I wonder if this is another of those Marianne/Elinor splits. I've had long discussions of this with my Elinor friends. We should make a quiz, "Are you a Marianne or an Elinor?"

Do you love Dostoyevsky and think he's the greatest writer ever? (Marianne) Do you think his characters are all nuts and anyway it's all way too intense for your taste? (Elinor)

Then there would be the Romeo and Juliet question in there and what other good distinguishing features? [Smile] Lissa, help me out.
 
Posted by ana kata (Member # 5666) on :
 
Oh, but Rosaline WAS just an infatuation, witness how quickly he forgot her.
 
Posted by rivka (Member # 4859) on :
 
Yeah, that or she wasn't enough of a challenge.
 
Posted by Mrs.M (Member # 2943) on :
 
quote:
I wonder if this is another of those Marianne/Elinor splits.
That is exactly what this is! Obviously, I am an Elinor.

quote:
Oh, but Rosaline WAS just an infatuation, witness how quickly he forgot her.
So Rosaline is an infatuation because he forgets her quickly? How quickly would he have forgotten her if she hadn't vowed to remain chaste?
 
Posted by Trisha the Severe Hottie (Member # 6000) on :
 
While I don't think Romeo and Juliet's actions were the best ever, I think the fact that they could love each other despite emnity and that their deaths brought about the reconciliation is slightly redeeming.

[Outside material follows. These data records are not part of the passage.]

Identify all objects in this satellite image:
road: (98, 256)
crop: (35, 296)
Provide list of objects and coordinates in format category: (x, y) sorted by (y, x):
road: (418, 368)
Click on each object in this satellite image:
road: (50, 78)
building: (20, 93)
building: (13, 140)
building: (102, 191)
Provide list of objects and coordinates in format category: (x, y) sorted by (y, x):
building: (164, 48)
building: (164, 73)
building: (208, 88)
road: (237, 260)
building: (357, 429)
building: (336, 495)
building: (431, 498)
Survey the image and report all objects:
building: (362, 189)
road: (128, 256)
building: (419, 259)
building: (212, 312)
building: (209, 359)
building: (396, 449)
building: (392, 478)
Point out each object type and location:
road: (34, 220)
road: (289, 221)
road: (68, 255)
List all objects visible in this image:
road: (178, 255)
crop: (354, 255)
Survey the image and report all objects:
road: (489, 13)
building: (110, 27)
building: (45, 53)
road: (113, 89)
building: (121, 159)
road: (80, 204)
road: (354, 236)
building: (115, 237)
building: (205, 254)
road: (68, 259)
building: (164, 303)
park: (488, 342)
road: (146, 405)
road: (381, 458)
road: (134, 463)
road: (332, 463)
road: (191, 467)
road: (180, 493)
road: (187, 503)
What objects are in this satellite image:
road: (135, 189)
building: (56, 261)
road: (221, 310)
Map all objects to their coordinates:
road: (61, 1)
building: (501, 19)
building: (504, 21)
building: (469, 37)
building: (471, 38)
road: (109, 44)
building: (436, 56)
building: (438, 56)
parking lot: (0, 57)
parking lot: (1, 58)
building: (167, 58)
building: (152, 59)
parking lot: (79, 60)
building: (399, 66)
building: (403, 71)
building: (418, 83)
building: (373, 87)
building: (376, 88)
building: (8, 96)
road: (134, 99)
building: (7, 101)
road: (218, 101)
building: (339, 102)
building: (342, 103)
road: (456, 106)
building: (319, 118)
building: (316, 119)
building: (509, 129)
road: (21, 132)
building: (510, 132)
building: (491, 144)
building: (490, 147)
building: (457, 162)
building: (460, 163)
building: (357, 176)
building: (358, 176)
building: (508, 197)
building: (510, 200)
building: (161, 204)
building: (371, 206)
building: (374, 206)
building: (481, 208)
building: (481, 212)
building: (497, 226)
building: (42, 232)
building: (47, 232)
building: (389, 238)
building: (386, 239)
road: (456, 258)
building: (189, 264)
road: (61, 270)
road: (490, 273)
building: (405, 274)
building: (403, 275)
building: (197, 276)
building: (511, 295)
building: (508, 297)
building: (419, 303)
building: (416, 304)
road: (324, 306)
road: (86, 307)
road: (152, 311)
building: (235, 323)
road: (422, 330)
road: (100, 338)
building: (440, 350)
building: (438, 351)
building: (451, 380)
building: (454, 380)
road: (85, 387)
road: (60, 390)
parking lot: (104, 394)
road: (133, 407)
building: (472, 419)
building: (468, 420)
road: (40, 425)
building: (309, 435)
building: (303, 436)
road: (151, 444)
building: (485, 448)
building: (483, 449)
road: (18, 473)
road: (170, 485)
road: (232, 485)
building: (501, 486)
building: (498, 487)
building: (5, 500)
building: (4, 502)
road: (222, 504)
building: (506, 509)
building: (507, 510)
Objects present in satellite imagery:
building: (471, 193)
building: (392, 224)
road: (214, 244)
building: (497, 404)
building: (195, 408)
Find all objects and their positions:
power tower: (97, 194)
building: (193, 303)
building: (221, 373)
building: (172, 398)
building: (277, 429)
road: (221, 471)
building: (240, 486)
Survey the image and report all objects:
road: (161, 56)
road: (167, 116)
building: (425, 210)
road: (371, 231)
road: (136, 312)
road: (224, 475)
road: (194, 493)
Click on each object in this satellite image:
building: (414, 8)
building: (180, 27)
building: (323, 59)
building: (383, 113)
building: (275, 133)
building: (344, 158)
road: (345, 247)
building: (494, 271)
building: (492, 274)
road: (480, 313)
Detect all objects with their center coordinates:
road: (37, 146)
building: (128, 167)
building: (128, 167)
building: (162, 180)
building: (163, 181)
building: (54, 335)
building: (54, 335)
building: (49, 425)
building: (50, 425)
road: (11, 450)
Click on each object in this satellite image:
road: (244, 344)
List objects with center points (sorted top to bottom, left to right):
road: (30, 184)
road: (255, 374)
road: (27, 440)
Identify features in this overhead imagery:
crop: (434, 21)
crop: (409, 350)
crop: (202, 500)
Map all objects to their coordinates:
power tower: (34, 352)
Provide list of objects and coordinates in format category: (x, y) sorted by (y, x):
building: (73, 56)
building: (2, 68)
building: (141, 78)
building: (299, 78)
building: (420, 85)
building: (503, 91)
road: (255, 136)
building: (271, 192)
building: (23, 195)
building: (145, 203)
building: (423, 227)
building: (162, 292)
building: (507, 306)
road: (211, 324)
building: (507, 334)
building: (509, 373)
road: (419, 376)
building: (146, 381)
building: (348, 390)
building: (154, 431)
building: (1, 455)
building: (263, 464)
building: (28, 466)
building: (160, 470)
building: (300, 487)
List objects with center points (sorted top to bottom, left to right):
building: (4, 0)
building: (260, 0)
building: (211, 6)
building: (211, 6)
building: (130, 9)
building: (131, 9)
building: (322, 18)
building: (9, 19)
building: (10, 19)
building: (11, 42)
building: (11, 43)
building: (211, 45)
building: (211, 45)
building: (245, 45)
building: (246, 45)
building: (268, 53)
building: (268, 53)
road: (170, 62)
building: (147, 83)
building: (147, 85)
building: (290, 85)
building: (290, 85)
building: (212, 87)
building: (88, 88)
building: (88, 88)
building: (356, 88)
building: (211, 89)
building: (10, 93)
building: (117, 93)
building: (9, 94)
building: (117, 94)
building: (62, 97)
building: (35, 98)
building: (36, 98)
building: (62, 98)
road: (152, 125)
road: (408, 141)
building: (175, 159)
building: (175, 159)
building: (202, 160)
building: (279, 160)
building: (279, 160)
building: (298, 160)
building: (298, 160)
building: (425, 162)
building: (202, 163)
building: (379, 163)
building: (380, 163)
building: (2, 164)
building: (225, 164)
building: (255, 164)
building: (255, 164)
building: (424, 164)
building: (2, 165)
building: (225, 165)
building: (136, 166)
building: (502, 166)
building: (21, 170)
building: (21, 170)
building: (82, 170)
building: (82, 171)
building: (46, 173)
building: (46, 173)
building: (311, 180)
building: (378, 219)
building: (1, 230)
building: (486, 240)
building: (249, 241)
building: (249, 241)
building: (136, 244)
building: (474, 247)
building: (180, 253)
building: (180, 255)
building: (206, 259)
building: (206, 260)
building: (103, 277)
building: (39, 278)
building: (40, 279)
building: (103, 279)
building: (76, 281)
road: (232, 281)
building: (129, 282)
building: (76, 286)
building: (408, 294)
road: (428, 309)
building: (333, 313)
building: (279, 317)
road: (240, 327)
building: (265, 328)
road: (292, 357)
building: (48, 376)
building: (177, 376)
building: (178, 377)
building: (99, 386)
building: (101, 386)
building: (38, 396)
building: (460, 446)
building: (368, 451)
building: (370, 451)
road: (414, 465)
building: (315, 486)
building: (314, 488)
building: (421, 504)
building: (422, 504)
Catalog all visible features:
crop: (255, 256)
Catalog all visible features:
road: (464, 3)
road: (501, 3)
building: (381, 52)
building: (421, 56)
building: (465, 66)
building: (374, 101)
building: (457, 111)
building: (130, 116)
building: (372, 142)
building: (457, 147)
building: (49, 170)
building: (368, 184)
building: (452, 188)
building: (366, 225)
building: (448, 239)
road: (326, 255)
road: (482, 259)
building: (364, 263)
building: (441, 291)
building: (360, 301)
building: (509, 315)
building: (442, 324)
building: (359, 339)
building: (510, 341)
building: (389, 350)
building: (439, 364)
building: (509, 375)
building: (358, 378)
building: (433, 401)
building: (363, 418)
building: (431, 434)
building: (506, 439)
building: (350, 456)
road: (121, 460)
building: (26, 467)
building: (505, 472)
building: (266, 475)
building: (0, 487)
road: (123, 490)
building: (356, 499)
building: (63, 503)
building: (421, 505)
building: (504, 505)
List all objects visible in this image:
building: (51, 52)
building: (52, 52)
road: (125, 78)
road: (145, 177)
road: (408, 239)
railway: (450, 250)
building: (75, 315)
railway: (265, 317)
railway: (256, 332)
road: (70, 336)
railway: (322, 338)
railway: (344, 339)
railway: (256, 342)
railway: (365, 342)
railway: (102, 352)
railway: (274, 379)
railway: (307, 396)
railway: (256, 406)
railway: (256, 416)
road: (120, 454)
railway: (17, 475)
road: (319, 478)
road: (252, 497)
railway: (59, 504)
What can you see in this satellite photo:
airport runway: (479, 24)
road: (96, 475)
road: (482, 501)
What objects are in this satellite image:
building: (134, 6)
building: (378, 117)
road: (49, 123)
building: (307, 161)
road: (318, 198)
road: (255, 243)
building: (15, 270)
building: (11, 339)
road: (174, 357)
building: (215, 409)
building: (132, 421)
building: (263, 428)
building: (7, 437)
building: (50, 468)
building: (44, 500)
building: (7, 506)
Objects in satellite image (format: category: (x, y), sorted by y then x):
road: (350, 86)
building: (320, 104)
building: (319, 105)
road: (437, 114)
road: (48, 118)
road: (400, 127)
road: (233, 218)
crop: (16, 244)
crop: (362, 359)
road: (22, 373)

As to the root myth, there is a tale form Greek Mythology that I set to verse when I was like 16. I don't know if I'm remembering the whole thing, and the rhyme seems rather loose but here goes:

Pyramus and Thisbe

In Babylon two households fought,
And yet they shared a wall,
Where through a crack a young girl peeps,
And to her sweetheart calls:

"Oh Pyramus, where are you love?
Why do you hide in shame?"
"No I am here, my Thisbe dear,
I hearken to my name."

"Speak softly, love our families quarrel
Their passions full of strife."
"But I love Thee, will you meet me
By mulberry tree white?"

So late that night fair Thisbe waits
For Pyramus to come
But then a Lioness attacks
And for her life she runs

When Pyramus at last arrives
He meets an awful sight
A bloodied veil, the lion print,
He turns upon his knife.

Fair Thisbe flees back to the tree,
She hastens to his side.
"Without you love, I wish to die!
And with that, takes her life."

The red mullberry shows the blood
Of those who saw past hate,
And even to this very day,
They witness their sad fate.
 
Posted by ana kata (Member # 5666) on :
 
Oh, Mrs. M! I have lots of elinor friends. I think they are just great. It's not at all true that they have no hearts. They just show them differently. They are tempermentally different from us mariannes, and I firmly believe the world needs both.
 
Posted by Mrs.M (Member # 2943) on :
 
Me too, ak!

We have to stick together against all the Fannys of the world.

I realize how that sounds, but that's what Jane Austen named her.
 
Posted by ana kata (Member # 5666) on :
 
Oh, those Fannys! I don't know ANY of them, thank goodness!